10. Verify that all the cipher suites show up again after reloading that web page.

(In reply to Steffen Wilberg from comment #5)
> Here you are.
> Note that we do have a lot of comments (more than 400) in the main Firefox
> prefs file:
> http://mxr.mozilla.org/mozilla-central/source/browser/app/profile/firefox.js

So there are.
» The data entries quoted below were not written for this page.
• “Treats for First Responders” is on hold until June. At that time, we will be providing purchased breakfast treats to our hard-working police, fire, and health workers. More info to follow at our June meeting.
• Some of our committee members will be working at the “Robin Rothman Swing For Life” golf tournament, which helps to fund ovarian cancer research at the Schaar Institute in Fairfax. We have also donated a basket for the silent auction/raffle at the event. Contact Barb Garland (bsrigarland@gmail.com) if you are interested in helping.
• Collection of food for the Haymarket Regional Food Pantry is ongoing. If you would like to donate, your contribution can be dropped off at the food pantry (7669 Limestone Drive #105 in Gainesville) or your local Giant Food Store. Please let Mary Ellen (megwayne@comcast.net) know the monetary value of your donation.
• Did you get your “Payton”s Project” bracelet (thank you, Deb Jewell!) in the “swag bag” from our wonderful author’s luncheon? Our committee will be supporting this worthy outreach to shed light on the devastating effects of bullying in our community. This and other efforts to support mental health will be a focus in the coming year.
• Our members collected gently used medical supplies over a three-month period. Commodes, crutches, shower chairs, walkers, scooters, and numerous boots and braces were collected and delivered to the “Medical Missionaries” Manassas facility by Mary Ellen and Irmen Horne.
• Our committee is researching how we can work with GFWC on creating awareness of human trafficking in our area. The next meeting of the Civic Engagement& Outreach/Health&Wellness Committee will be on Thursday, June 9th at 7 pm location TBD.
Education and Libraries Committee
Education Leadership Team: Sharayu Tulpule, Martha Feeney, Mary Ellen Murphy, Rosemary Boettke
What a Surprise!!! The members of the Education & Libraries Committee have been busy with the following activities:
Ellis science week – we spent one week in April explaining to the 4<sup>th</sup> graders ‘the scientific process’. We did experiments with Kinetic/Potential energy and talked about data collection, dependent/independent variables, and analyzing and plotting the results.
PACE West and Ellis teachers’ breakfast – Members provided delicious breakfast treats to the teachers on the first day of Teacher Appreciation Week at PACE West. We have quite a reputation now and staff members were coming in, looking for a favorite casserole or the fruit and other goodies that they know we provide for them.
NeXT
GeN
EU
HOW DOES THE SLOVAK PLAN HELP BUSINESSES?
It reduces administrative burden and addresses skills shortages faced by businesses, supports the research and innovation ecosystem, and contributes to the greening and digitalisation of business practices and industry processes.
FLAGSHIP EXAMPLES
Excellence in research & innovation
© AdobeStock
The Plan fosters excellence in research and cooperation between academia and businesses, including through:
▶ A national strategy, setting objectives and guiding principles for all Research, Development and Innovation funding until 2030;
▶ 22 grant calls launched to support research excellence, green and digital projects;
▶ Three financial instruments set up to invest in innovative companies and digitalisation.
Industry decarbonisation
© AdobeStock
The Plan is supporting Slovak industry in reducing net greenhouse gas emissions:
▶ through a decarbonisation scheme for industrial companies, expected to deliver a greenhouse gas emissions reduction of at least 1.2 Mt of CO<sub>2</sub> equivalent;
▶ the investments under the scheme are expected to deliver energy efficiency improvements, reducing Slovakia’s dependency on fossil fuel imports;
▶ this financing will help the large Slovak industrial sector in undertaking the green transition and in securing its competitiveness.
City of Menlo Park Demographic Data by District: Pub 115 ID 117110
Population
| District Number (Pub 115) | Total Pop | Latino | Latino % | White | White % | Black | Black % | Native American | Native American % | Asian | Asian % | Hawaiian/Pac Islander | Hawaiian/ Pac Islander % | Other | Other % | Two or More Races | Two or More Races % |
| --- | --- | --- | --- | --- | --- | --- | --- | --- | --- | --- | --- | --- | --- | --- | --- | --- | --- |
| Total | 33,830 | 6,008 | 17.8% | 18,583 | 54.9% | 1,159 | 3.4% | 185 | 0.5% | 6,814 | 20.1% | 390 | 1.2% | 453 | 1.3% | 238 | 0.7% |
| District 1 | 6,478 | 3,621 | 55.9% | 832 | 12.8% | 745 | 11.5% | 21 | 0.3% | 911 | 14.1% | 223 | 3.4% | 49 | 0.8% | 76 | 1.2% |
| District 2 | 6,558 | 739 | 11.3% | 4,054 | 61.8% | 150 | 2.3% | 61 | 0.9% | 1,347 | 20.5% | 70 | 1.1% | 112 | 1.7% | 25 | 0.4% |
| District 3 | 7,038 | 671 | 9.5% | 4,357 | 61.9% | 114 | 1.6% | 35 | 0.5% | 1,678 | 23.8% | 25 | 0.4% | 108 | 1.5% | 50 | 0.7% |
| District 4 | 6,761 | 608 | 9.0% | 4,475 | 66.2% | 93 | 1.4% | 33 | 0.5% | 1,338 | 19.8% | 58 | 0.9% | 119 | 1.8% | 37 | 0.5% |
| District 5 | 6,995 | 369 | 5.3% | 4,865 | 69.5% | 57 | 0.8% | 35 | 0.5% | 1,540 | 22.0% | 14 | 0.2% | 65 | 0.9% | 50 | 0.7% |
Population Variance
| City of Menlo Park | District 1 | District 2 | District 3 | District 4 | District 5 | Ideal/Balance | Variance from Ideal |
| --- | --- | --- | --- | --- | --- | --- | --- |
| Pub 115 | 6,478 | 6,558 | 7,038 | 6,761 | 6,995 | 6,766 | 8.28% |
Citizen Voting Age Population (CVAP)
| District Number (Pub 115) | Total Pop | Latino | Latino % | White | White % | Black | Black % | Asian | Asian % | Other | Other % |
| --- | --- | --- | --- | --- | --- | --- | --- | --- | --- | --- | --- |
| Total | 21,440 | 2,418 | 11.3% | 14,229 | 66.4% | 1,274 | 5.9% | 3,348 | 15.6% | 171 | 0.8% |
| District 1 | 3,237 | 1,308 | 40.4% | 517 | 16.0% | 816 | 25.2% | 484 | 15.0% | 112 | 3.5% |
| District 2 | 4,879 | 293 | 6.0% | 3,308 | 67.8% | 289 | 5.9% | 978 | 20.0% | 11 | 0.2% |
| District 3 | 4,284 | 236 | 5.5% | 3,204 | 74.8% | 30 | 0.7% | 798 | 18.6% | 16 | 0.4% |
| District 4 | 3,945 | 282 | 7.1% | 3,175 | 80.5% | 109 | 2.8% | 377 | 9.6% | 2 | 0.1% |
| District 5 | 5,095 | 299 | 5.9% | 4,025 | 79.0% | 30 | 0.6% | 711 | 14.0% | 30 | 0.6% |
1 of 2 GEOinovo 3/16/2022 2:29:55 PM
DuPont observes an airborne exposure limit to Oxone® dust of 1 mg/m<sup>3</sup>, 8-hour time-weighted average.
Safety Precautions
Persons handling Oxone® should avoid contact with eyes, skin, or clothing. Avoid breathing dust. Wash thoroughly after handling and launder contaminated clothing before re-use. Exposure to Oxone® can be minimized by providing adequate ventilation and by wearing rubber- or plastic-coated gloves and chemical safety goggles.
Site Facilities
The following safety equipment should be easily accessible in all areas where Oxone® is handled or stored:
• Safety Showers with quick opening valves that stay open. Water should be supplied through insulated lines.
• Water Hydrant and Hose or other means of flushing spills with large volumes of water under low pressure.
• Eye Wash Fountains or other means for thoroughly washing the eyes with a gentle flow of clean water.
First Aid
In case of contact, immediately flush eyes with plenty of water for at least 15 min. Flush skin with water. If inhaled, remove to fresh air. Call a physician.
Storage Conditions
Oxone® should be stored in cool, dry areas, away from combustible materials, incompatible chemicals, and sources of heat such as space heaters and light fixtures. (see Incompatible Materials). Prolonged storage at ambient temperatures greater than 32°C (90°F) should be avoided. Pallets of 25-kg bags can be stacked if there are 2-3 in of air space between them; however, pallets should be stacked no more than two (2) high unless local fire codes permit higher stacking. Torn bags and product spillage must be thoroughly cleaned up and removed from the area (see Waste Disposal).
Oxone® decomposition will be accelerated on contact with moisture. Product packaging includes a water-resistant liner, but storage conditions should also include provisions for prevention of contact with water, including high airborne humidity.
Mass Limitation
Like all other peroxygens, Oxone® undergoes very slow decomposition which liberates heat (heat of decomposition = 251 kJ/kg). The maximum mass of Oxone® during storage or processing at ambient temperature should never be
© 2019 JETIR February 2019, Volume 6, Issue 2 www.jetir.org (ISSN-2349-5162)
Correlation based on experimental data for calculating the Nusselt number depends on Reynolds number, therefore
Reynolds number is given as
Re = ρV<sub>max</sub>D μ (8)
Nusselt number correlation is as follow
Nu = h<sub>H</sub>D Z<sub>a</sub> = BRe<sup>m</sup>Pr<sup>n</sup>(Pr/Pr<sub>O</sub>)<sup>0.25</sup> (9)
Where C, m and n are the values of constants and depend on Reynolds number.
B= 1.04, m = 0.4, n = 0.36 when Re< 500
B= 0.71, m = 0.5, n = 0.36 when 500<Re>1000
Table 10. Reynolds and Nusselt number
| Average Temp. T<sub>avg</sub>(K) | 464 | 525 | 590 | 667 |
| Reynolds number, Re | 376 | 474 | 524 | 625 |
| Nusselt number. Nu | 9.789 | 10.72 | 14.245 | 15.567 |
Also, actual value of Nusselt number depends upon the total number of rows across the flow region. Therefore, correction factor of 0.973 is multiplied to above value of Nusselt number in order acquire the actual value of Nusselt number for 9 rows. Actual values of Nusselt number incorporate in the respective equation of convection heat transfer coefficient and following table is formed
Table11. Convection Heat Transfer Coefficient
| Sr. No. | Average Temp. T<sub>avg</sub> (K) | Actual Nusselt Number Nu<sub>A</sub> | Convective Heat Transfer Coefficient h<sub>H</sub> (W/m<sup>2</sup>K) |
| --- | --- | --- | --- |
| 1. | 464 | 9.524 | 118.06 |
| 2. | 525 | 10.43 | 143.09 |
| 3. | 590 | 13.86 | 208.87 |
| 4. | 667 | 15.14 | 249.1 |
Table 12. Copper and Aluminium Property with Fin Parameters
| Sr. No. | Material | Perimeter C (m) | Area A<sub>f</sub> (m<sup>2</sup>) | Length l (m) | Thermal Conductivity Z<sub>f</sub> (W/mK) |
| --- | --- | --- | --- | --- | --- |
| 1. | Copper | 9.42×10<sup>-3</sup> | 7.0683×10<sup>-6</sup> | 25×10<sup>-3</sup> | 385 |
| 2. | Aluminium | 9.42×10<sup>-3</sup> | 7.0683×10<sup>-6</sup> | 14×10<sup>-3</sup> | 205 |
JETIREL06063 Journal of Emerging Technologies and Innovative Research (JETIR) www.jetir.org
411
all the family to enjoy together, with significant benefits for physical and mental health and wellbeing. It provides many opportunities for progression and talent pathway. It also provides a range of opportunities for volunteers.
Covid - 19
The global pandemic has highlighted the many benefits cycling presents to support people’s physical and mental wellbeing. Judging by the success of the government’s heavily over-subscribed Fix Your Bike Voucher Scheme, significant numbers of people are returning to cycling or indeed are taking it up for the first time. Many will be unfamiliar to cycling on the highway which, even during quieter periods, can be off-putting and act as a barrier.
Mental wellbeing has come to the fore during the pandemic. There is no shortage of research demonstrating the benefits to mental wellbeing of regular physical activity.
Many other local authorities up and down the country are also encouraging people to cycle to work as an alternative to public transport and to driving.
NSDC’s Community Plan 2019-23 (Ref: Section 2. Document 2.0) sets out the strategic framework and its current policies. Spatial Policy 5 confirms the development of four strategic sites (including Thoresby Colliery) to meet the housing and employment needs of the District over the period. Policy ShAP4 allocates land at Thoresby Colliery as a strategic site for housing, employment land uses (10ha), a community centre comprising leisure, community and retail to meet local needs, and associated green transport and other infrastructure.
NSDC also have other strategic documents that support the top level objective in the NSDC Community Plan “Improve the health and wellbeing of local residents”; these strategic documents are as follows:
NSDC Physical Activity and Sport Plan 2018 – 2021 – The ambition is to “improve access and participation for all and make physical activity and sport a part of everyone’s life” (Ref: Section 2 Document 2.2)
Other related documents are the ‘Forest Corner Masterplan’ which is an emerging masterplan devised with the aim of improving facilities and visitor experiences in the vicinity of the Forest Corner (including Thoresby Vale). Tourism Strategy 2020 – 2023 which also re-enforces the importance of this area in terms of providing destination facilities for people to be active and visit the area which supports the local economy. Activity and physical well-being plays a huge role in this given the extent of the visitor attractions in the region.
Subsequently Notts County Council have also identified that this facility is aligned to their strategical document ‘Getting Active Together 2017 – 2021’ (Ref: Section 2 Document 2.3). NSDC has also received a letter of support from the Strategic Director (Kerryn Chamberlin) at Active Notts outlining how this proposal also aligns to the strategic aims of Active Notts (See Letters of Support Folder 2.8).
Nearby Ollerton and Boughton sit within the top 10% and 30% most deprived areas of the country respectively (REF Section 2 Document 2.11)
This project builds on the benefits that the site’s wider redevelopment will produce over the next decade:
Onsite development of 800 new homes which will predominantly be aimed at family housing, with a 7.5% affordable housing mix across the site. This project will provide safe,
I guess I'd like comments but I don't care enough to figure out what problems could be introduced by adding them to this file, so let's just leave them out.

Thanks for updating the patch based on bug 945871 too.

Comment 8

[Brian Smith (:briansmith, :bsmith, use NEEDINFO?)]

Comment on attachment 8341964 [details] [diff] [review]
without comments and without security.ssl3.ecdh_*

[Approval Request Comment]
Bug caused by (feature/regressing bug #): Bug 934663
User impact if declined: Users won't be able to easily enable/disable cipher suites in about:config like they have always been able to do.
Testing completed (on m-c, etc.): I tested this manually by following the steps I listed in the previous comment.
Risk to taking this patch (and alternatives if risky): No risk. The prefs already exist. This is just un-hiding them.

String or IDL/UUID changes made by this patch: none.

Comment 9

[Carsten Book [:Tomcat]]

https://hg.mozilla.org/mozilla-central/rev/a71ebc7f1bb4

Comment 10

[Ryan VanderMeulen [:RyanVM]]

https://hg.mozilla.org/releases/mozilla-aurora/rev/9b1397fd2715

Comment 11

[Andrei Vaida [:avaida] - PTO, returning Oct 29]

I was able to verify the fix for this issue on Windows 7 x64 using the instructions provided by Brian in Comment 7 with:
- Aurora 28.0a2 (BuildID: 20131211004000): Mozilla/5.0 (Windows NT 6.1; WOW64; rv:28.0) Gecko/20100101 Firefox/28.0
- Firefox 27.0b1 (BuildID: 20131209204824): Mozilla/5.0 (Windows NT 6.1; WOW64; rv:27.0) Gecko/20100101 Firefox/27.0
- latest Nightly (BuildID: 20131211030206): Mozilla/5.0 (Windows NT 6.1; Win64; x64; rv:29.0) Gecko/20100101 Firefox/29.0
- latest Aurora (BuildID: 20131209004003): Mozilla/5.0 (Windows NT 6.1; WOW64; rv:27.0) Gecko/20100101 Firefox/27.0.